Зато Коваль, не скрывая своих истинных чувств, с ходу врезал ему кулаком в солнечное сплетение, причем на вдохе и со всей силы, как он это умел.
Миша пропустил удар, подался назад, и тут же Иван ударил снова. Обозначил удар ногой в пах, а ударил кулаком в подбородок. Миша мог бы отбить руку, если бы не сбитое дыхание…
От удара в подбородок он поплыл, и тут же Коваль снова ударил его в живот. И бил до тех пор, пока Миша беспомощно не завалился на бок.
– За что, братан? – в недоумении глядя на Коваля, простонал он.
– А ты думаешь, я не знаю, кто нас ментам сдал? – взревел Иван.
– Это не я!
– Ты!!! – заорал Коваль. И опустил ему на голову свою кувалду…

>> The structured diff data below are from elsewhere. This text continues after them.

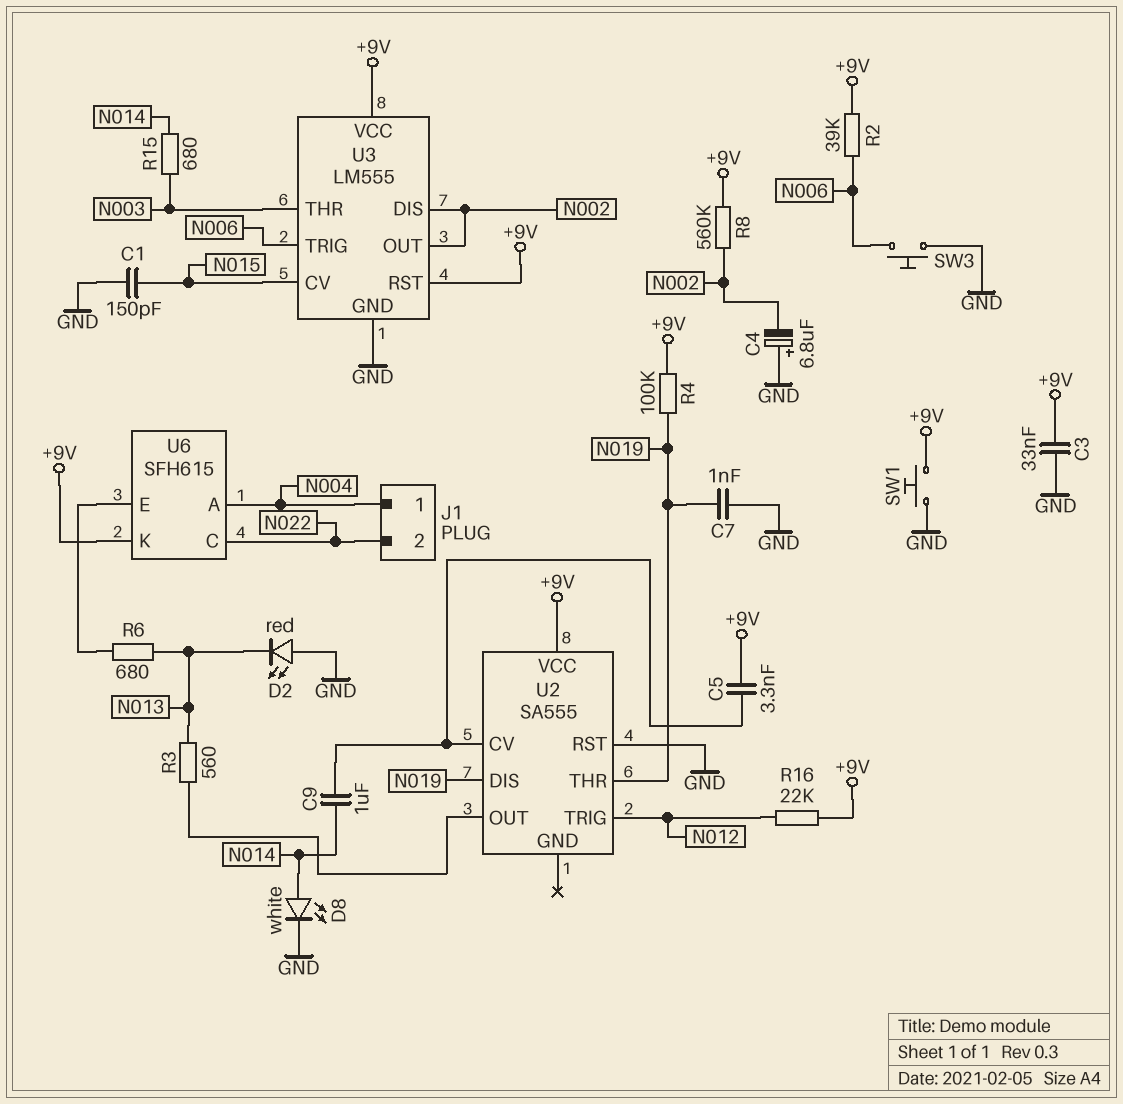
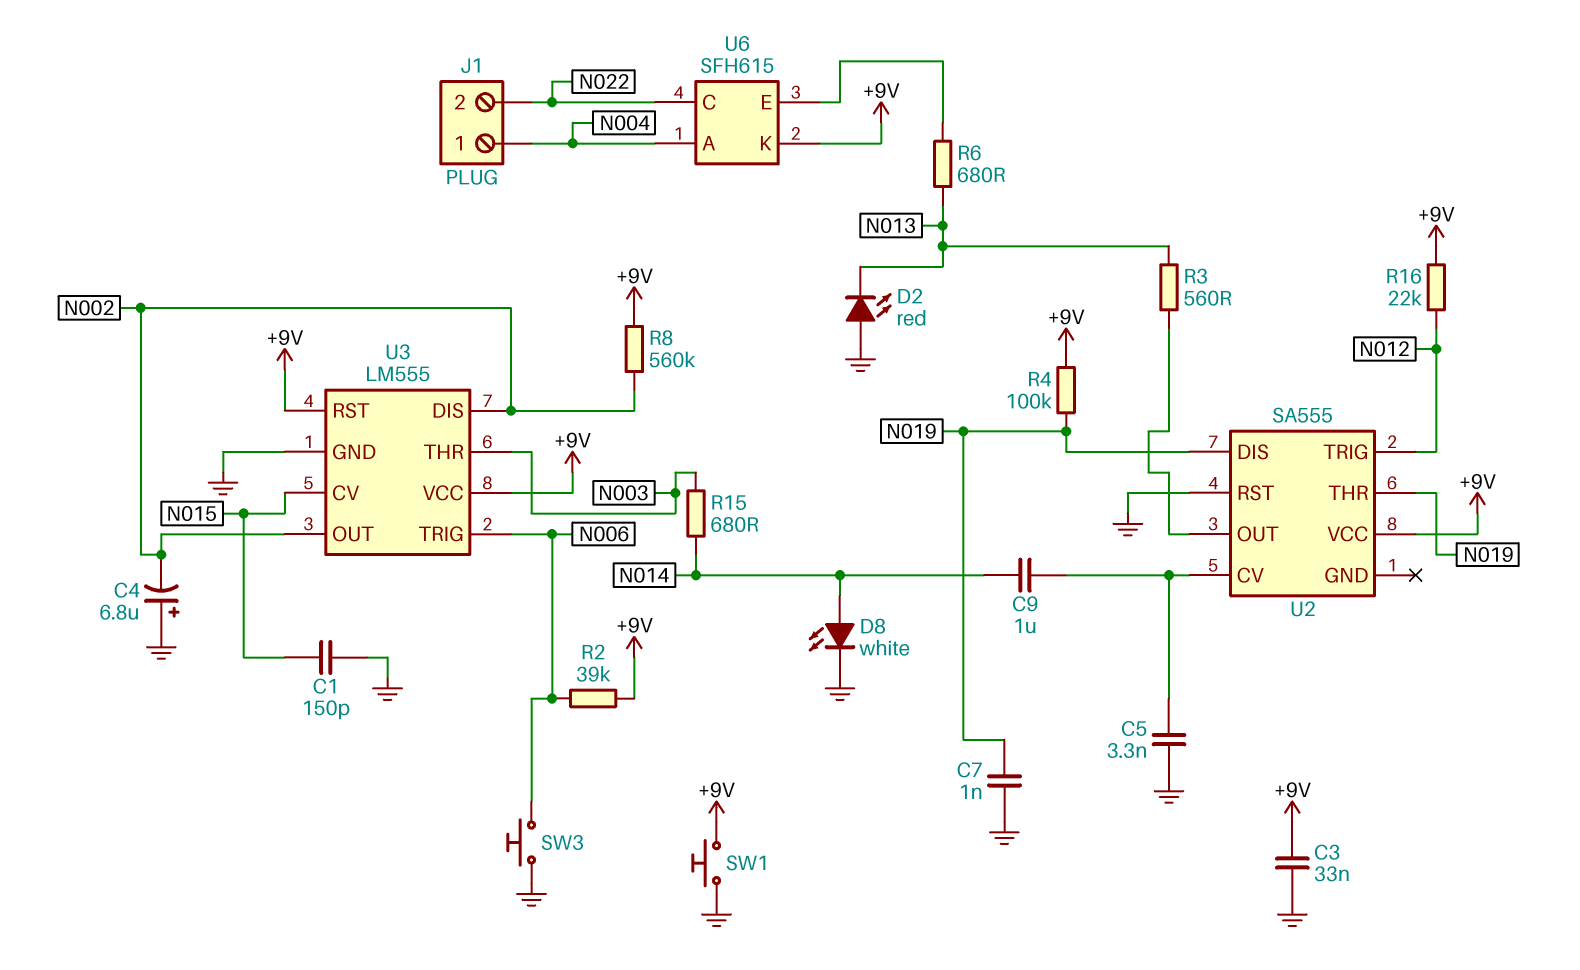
C5: 3.3nF (+9V, U2/CV) -> 3.3nF (GND, U2/CV)

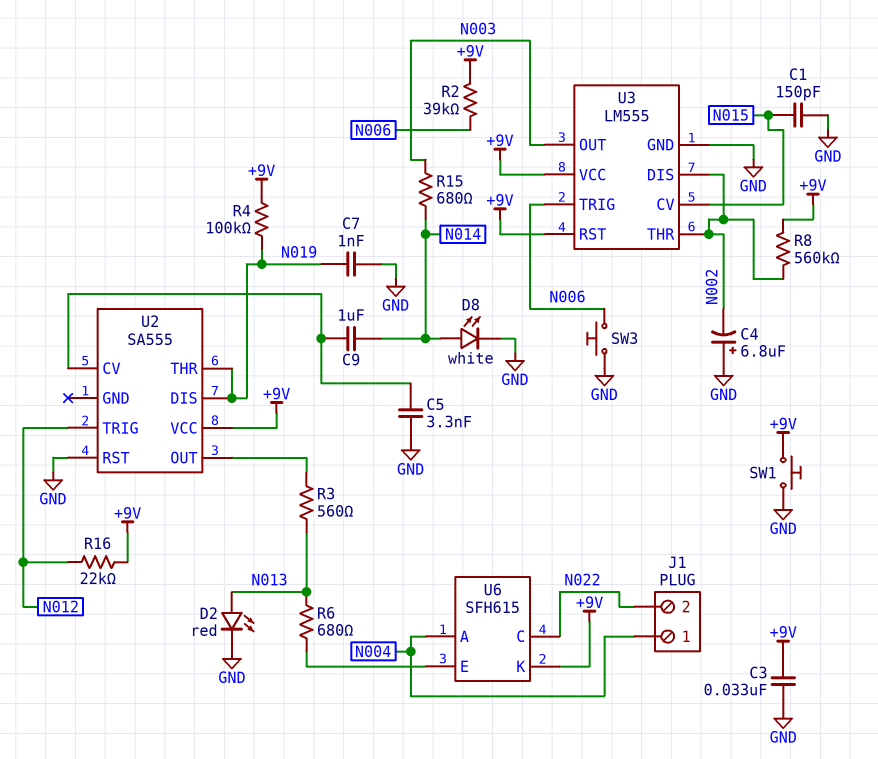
D2: LED red (A GND, K N013) -> LED red (A N013, K GND)
U3 pin OUT: N002 -> N003
U3 pin THR: N003 -> N002

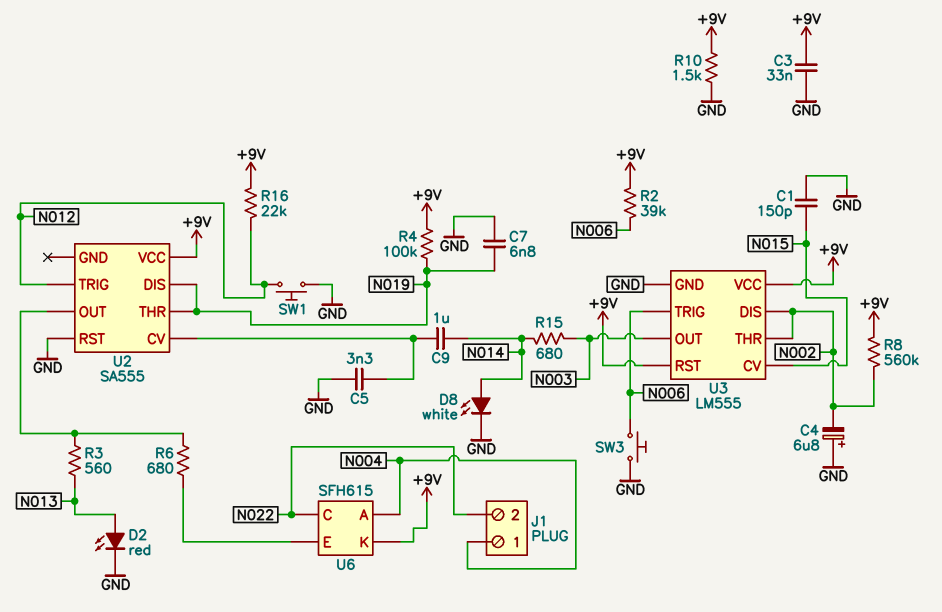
C7: 1nF (GND, N019) -> 6.8nF (GND, N019)
R6: 680 (N013, U6/E) -> 680 (U2/OUT, U6/E)
R10: none -> 1.5k (+9V, GND)
SW1: button (+9V, GND) -> button (GND, N012)

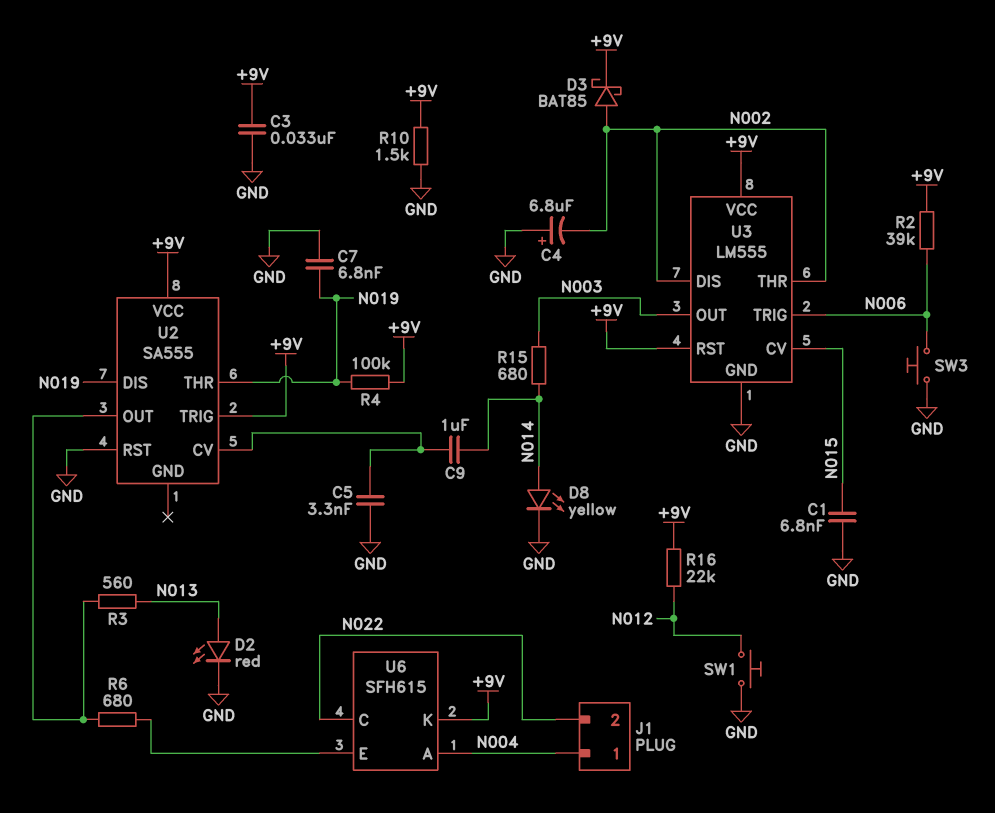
C1: 150pF (GND, N015) -> 6.8nF (GND, N015)
D3: none -> schottky BAT85 (A N002, K +9V)
D8: LED white (A N014, K GND) -> LED yellow (A N014, K GND)
R8: 560k (+9V, N002) -> none
U2 pin TRIG: N012 -> +9V

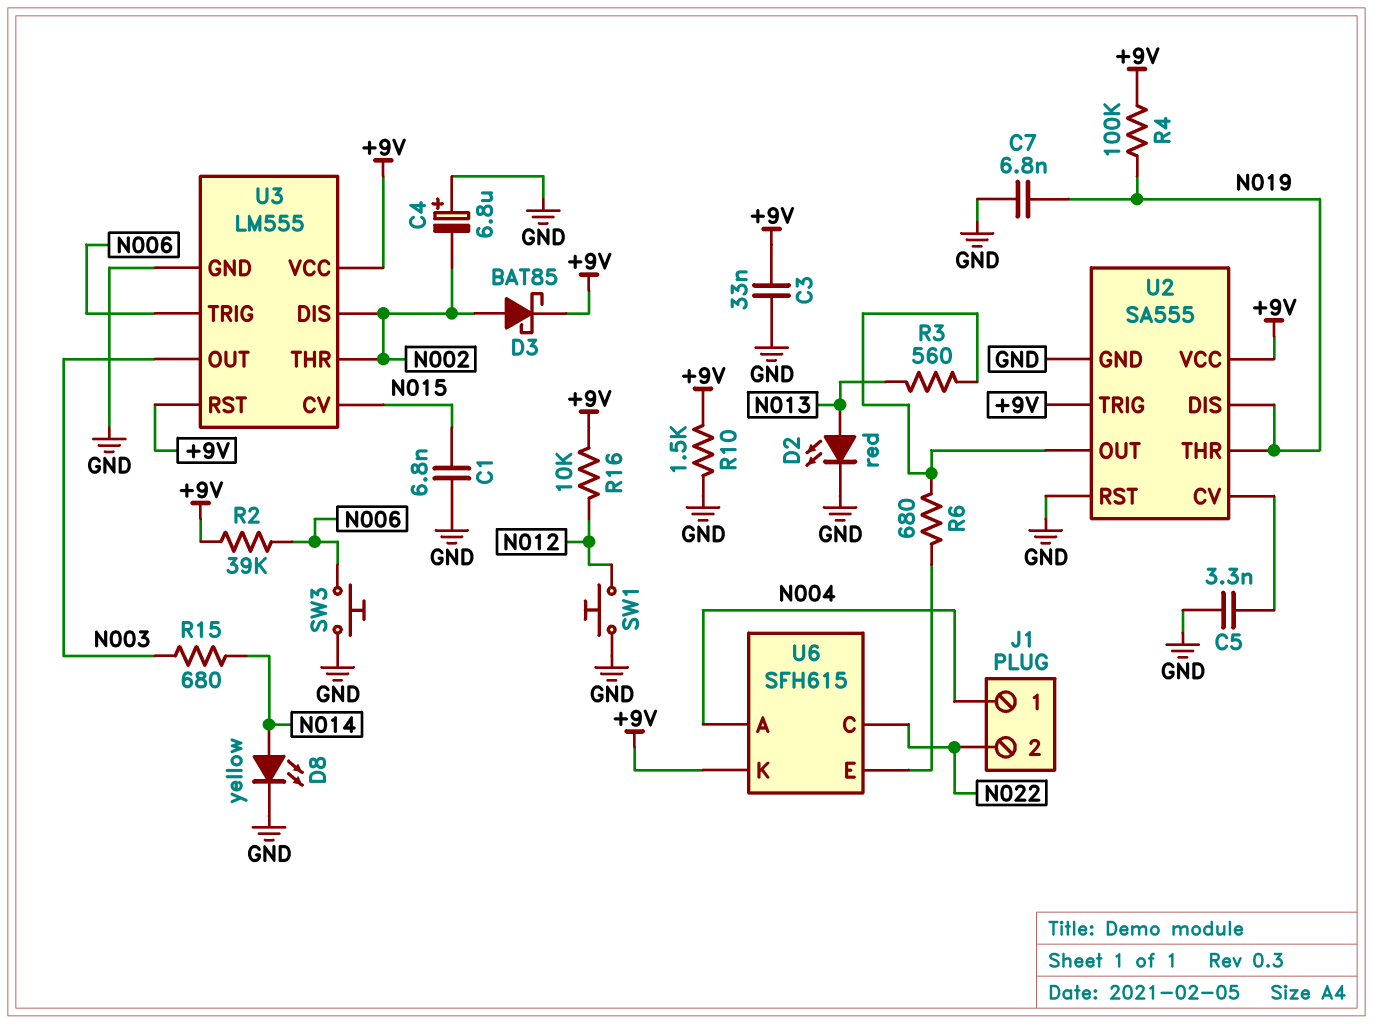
C9: 1uF (N014, U2/CV) -> none
R16: 22k (+9V, N012) -> 10k (+9V, N012)
U2 pin GND: none -> GND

Когда Миша пришел в себя, Коваля уже не было. Но как вскоре выяснилось, вместе с ним ушли и его пацаны. Вернее, все бойцы остались на месте, но ушло их уважение к своему «смотрящему». Братва поверила Ковалю, а это значило, что впереди Мишу ждали трудные времена.
Впрочем, бояться нечего. Он много раз выкручивался из, казалось бы, безнадежных ситуаций. Сможет выпутаться и сейчас. Еще и Коваля поставит на понятия…
В тюрьме система распознавания «свой-чужой» работает четко. Но и смена кодов может произойти очень быстро. Сейчас Миша еще пока свой, но кое-кто уже смотрит на него как на чужого. И если «смотрящий» по зоне Шмат скажет неправильное для него слово, то братва вообще перестанет с ним считаться. И это в лучшем случае.
– Я на хате был, когда менты навалились. Об этой хате только Кустарь знал, – покосившись на Мишу, угрюмо сказал Коваль. – Только он и мог меня сдать.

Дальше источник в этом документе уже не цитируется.